Data to use:

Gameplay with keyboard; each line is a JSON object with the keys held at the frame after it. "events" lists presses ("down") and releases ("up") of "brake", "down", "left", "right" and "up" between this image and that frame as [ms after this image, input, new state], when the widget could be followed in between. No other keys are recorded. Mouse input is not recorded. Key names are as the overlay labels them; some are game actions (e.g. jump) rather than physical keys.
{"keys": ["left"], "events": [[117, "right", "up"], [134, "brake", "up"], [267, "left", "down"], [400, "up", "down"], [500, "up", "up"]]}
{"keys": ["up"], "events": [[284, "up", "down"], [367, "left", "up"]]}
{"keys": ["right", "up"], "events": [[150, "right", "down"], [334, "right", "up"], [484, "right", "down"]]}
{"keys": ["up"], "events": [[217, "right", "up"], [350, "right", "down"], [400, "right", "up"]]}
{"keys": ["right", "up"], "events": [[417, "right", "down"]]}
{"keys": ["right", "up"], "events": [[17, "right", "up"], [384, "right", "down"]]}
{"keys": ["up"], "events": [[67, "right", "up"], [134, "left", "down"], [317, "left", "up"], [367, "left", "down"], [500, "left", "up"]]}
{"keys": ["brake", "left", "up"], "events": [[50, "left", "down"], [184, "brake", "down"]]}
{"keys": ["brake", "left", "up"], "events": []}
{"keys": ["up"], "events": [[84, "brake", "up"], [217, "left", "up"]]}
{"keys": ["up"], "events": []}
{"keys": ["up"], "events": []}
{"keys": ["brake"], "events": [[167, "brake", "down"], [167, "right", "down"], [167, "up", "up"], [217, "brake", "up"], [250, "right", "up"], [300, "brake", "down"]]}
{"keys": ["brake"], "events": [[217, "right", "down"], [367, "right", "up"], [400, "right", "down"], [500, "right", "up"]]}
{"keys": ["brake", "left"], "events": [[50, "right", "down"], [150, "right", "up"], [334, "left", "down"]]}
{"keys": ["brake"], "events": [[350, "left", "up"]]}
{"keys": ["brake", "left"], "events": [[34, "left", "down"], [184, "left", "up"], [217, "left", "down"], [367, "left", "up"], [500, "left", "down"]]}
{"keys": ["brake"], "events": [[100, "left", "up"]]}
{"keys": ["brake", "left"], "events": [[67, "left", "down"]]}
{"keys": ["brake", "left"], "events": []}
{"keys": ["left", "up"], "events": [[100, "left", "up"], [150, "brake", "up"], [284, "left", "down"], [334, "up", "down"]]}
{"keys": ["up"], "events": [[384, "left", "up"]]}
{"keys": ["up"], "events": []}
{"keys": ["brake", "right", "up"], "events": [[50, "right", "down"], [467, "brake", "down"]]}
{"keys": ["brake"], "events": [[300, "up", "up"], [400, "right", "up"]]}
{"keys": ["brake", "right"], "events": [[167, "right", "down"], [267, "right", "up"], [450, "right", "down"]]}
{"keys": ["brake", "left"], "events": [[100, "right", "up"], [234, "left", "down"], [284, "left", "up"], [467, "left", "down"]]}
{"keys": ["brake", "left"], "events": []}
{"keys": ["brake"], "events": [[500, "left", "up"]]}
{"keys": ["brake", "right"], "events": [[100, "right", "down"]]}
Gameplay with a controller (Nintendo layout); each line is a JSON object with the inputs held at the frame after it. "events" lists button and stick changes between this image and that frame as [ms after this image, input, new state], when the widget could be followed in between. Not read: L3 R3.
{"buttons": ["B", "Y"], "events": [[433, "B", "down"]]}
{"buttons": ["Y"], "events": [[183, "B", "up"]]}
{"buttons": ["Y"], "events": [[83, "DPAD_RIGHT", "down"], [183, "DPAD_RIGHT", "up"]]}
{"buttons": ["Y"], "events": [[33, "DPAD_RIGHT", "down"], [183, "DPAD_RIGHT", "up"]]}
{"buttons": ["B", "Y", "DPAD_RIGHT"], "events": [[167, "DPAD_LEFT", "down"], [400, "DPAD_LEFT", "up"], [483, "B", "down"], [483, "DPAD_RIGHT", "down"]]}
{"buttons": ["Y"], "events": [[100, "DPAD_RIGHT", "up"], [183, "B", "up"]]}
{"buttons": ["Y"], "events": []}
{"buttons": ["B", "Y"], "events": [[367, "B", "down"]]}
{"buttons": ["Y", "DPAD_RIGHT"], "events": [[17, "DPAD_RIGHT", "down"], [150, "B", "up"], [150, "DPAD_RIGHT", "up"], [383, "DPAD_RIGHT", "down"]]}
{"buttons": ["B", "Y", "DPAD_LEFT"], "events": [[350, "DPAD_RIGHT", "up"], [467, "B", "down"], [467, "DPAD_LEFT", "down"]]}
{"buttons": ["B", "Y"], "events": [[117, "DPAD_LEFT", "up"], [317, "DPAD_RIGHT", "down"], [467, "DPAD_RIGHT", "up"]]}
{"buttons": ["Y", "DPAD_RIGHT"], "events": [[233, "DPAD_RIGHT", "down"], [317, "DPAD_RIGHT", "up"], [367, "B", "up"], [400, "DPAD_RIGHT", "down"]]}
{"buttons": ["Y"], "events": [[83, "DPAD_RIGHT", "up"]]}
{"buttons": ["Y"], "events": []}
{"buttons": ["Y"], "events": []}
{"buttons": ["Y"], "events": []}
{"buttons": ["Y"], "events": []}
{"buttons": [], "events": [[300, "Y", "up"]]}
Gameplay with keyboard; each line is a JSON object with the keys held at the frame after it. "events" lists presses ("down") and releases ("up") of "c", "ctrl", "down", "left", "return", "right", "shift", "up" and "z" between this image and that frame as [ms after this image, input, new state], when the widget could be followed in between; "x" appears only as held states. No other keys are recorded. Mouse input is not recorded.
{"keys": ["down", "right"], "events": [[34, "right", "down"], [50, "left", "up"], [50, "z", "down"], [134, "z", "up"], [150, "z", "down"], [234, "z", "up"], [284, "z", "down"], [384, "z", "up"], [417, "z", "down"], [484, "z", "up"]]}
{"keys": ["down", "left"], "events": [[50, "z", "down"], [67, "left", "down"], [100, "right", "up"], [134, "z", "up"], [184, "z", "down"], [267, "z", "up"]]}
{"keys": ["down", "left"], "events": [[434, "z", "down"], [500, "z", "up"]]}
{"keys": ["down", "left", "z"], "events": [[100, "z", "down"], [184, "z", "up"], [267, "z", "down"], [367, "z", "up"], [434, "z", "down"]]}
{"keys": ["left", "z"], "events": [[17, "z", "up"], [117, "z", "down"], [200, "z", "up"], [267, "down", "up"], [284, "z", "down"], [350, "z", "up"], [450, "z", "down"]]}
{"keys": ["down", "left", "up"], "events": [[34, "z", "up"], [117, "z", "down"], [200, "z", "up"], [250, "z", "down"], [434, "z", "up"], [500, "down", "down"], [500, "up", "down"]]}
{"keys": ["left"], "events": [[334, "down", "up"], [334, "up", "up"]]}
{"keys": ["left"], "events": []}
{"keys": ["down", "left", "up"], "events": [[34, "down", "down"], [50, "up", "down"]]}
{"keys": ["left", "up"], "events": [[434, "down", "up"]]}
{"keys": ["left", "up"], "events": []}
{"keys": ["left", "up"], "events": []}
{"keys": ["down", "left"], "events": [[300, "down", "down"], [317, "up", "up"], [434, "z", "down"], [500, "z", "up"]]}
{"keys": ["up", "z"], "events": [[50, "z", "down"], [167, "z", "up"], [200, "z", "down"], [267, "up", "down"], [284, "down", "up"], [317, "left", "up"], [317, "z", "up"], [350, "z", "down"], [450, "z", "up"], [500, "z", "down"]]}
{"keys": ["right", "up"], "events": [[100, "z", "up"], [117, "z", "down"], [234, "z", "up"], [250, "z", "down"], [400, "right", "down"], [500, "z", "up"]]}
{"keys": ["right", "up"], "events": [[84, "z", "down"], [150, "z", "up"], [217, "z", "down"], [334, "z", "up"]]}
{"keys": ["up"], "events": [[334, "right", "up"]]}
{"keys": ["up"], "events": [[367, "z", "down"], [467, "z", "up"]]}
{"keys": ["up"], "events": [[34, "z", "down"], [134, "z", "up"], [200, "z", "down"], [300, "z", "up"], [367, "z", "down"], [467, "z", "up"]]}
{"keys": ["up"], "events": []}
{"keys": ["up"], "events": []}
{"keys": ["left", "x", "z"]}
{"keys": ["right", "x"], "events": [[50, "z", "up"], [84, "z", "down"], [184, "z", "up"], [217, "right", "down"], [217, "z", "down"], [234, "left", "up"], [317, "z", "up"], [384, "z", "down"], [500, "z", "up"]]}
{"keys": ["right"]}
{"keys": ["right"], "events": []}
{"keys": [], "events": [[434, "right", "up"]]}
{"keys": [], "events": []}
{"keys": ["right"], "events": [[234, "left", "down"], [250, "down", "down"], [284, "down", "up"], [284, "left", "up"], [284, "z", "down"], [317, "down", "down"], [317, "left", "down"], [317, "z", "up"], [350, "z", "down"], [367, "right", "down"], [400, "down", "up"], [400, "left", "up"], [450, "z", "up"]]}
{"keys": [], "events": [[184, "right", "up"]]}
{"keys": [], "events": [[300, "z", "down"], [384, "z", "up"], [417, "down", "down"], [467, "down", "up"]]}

Your task: Each line above with the string "between" should be reported in full.

Exercise response:
Gameplay with keyboard; each line is a JSON object with the keys held at the frame after it. "events" lists presses ("down") and releases ("up") of "brake", "down", "left", "right" and "up" between this image and that frame as [ms after this image, input, new state], when the widget could be followed in between. No other keys are recorded. Mouse input is not recorded. Key names are as the overlay labels them; some are game actions (e.g. jump) rather than physical keys.
Gameplay with a controller (Nintendo layout); each line is a JSON object with the inputs held at the frame after it. "events" lists button and stick changes between this image and that frame as [ms after this image, input, new state], when the widget could be followed in between. Not read: L3 R3.
Gameplay with keyboard; each line is a JSON object with the keys held at the frame after it. "events" lists presses ("down") and releases ("up") of "c", "ctrl", "down", "left", "return", "right", "shift", "up" and "z" between this image and that frame as [ms after this image, input, new state], when the widget could be followed in between; "x" appears only as held states. No other keys are recorded. Mouse input is not recorded.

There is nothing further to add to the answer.